▶ **Data for this task**:
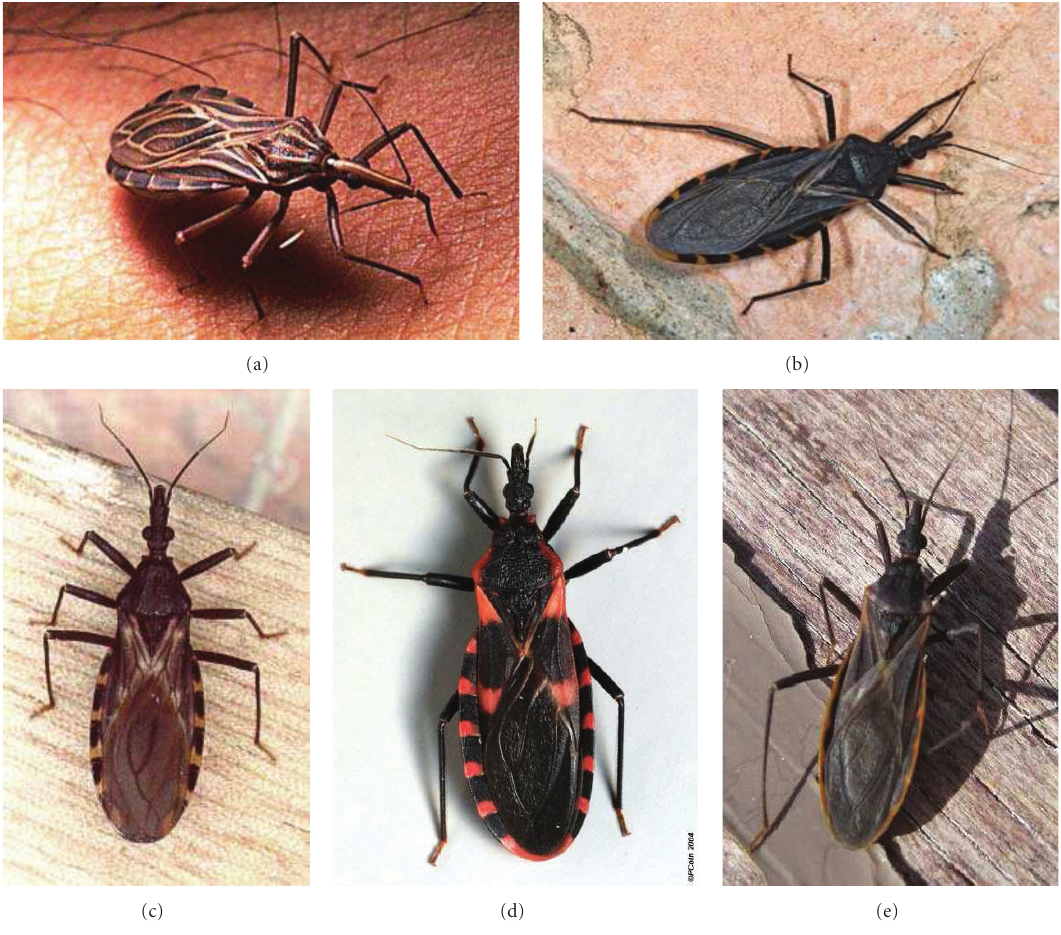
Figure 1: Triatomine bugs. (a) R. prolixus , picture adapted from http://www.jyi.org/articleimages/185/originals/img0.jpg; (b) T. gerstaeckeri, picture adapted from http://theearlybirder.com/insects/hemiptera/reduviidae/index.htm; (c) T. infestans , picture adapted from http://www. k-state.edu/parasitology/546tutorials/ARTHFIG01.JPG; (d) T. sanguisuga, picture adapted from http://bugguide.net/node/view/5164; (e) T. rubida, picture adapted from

==

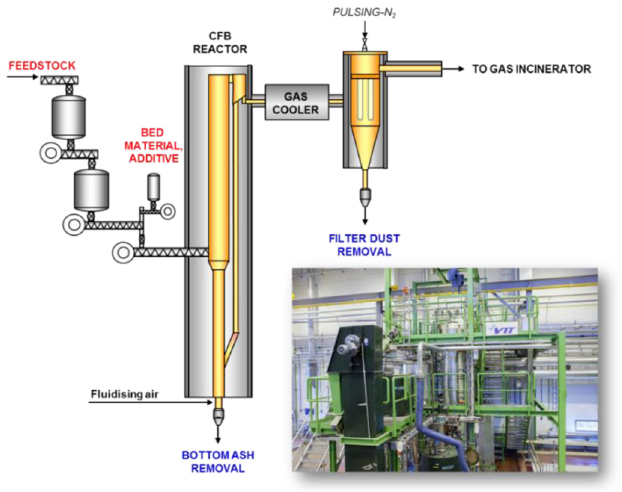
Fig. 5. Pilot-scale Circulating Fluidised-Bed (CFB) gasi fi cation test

* * *

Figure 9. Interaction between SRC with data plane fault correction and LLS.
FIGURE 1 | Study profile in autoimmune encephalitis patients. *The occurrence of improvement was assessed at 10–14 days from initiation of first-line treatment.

▶ **Required work**: The number of lines in the entries holding the word "from" is what is needed. Supply that number only.

▶ **Answer space**: 2